[Records from a data source]

+-------+

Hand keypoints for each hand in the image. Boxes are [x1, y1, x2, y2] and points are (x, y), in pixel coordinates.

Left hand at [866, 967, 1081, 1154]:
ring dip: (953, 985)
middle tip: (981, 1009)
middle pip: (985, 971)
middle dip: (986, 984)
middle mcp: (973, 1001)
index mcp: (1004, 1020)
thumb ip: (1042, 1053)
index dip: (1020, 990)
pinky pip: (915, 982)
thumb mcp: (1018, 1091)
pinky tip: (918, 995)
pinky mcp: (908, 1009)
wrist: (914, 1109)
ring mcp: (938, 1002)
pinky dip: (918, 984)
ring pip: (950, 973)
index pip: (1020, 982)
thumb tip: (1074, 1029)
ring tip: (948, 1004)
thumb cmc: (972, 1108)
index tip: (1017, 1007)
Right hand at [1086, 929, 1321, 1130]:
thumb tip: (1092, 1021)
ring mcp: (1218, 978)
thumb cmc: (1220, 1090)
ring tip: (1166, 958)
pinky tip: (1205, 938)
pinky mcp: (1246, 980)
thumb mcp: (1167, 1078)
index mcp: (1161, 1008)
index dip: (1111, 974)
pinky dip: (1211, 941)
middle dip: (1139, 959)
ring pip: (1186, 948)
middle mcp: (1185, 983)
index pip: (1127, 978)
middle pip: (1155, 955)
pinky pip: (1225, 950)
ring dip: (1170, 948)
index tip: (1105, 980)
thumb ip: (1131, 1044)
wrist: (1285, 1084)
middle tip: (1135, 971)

+-------+

#### WORK TASK:
Every record above needs to be returned in full, exactly.

#### ANSWER TO THE PROBLEM:
Hand keypoints for each hand in the image. Boxes are [x1, y1, x2, y2] and points are (x, y), in pixel coordinates.

Left hand at [866, 967, 1081, 1154]:
ring dip: (953, 985)
middle tip: (981, 1009)
middle pip: (985, 971)
middle dip: (986, 984)
middle mcp: (973, 1001)
index mcp: (1004, 1020)
thumb ip: (1042, 1053)
index dip: (1020, 990)
pinky pip: (915, 982)
thumb mcp: (1018, 1091)
pinky tip: (918, 995)
pinky mcp: (908, 1009)
wrist: (914, 1109)
ring mcp: (938, 1002)
pinky dip: (918, 984)
ring pip: (950, 973)
index pip: (1020, 982)
thumb tip: (1074, 1029)
ring tip: (948, 1004)
thumb cmc: (972, 1108)
index tip: (1017, 1007)
Right hand at [1086, 929, 1321, 1130]:
thumb tip: (1092, 1021)
ring mcp: (1218, 978)
thumb cmc: (1220, 1090)
ring tip: (1166, 958)
pinky tip: (1205, 938)
pinky mcp: (1246, 980)
thumb mcp: (1167, 1078)
index mcp: (1161, 1008)
index dip: (1111, 974)
pinky dip: (1211, 941)
middle dip: (1139, 959)
ring pip: (1186, 948)
middle mcp: (1185, 983)
index pip: (1127, 978)
middle pip: (1155, 955)
pinky pip: (1225, 950)
ring dip: (1170, 948)
index tip: (1105, 980)
thumb ip: (1131, 1044)
wrist: (1285, 1084)
middle tip: (1135, 971)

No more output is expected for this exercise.